RECORDED DATA:
*-*-*

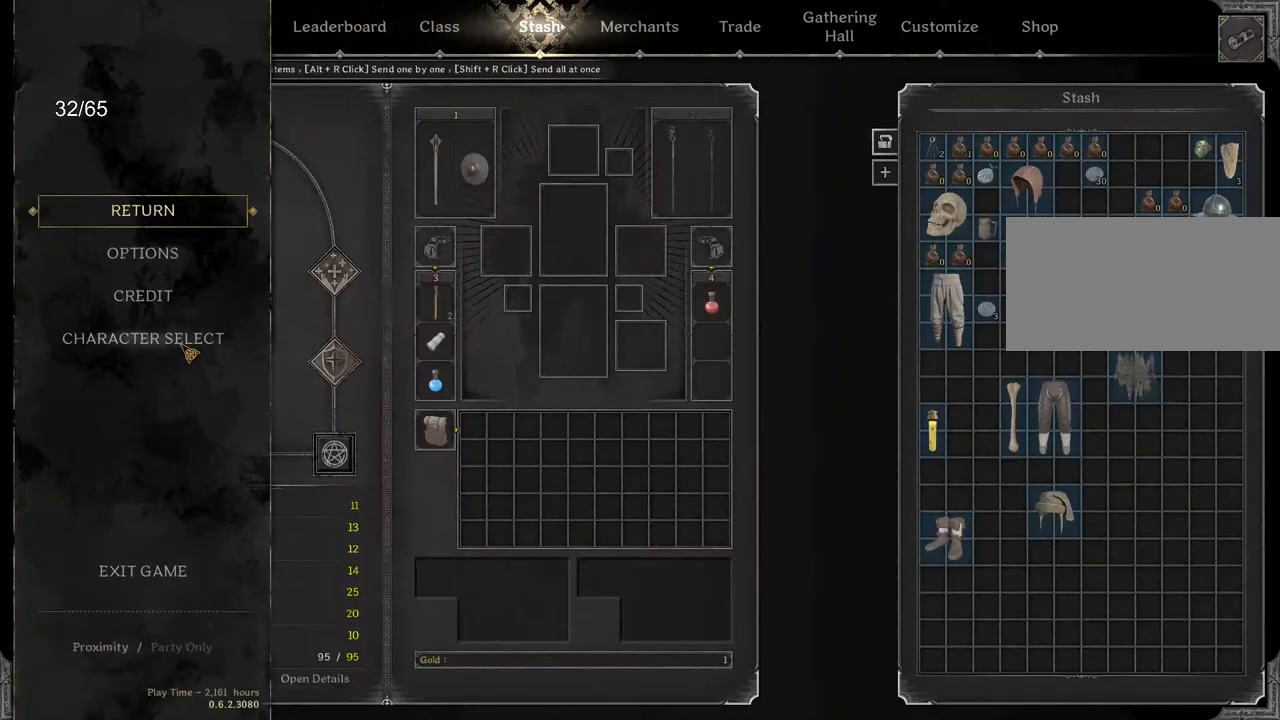
{"keys": [], "mouse": [], "events": [[33, "mouse_left", "down"], [133, "mouse_left", "up"]]}
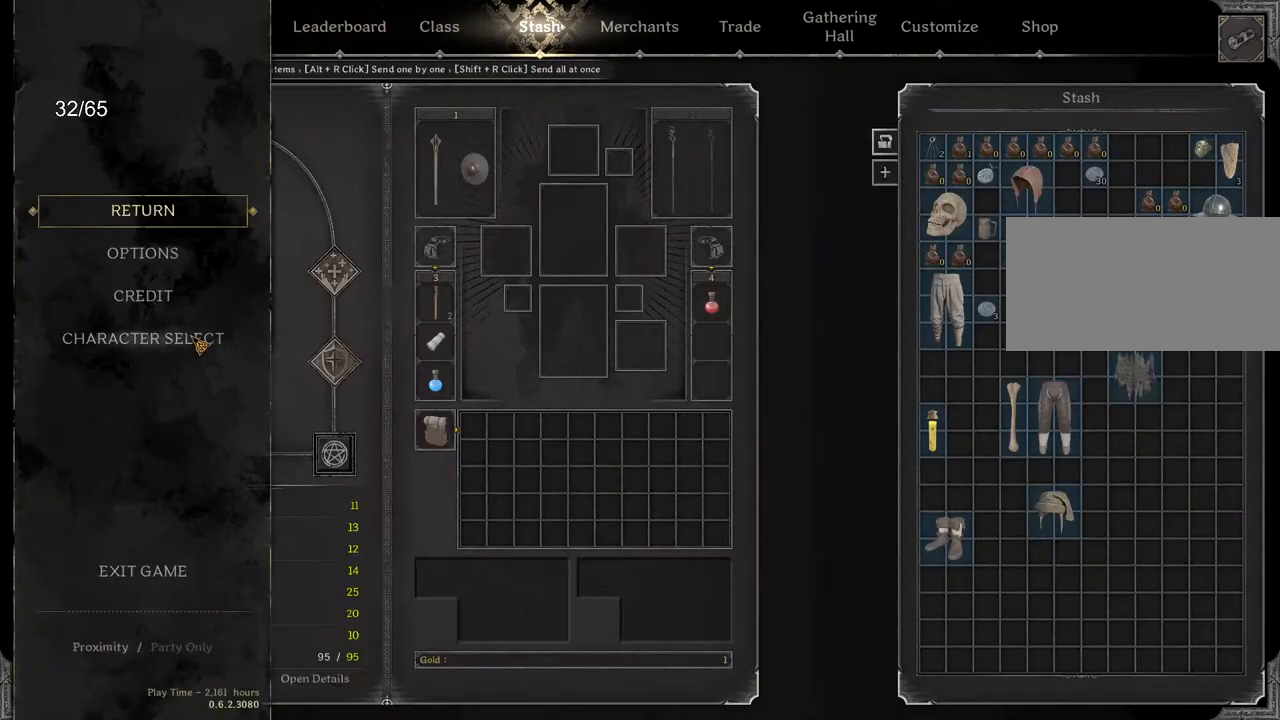
{"keys": [], "mouse": [], "events": []}
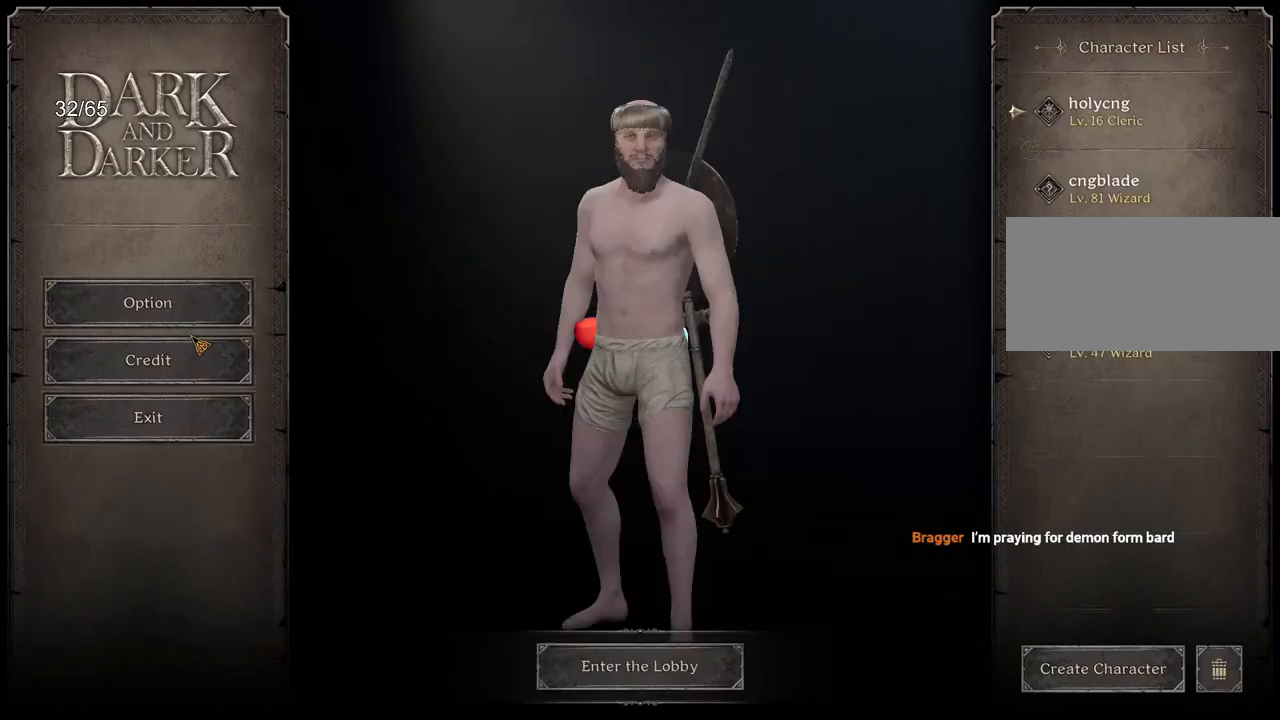
{"keys": [], "mouse": [], "events": []}
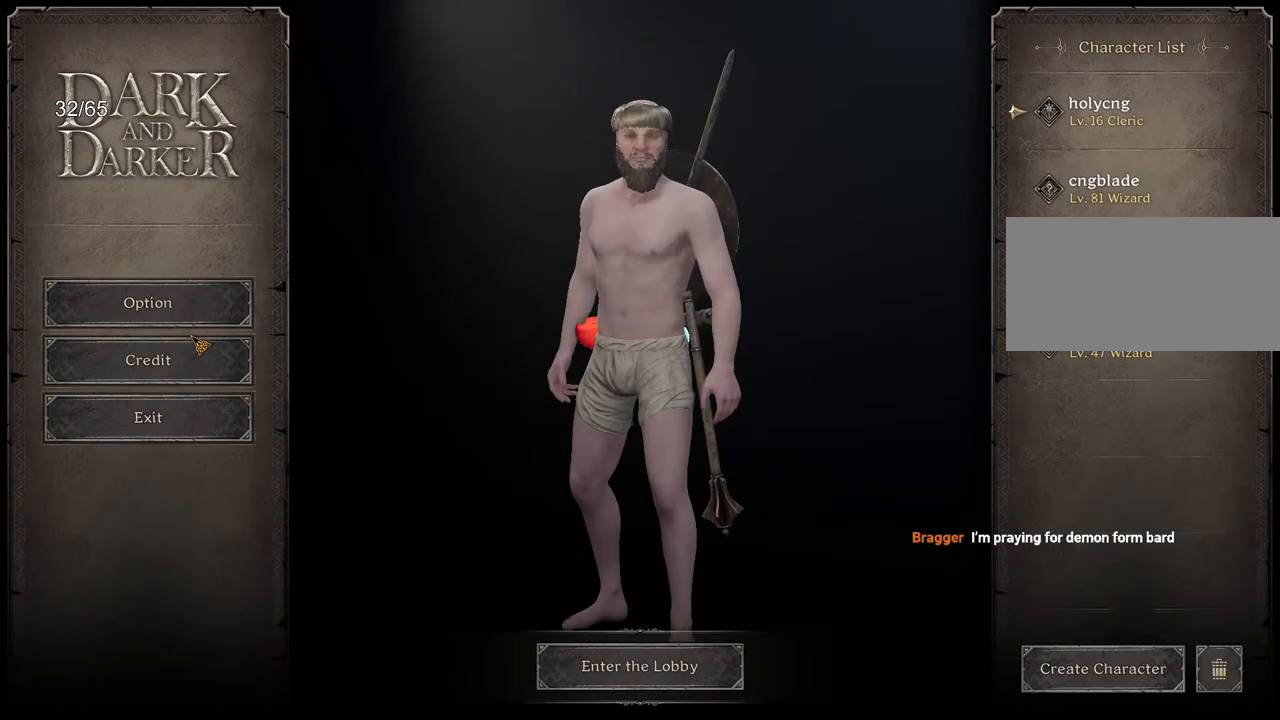
{"keys": [], "mouse": [], "events": []}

*-*-*

EXERCISE DESCRIPTION: Restate the material above word for word, so that nothing changes except that the pictures are gone.

OUTPUT BELOW:
{"keys": [], "mouse": [], "events": [[33, "mouse_left", "down"], [133, "mouse_left", "up"]]}
{"keys": [], "mouse": [], "events": []}
{"keys": [], "mouse": [], "events": []}
{"keys": [], "mouse": [], "events": []}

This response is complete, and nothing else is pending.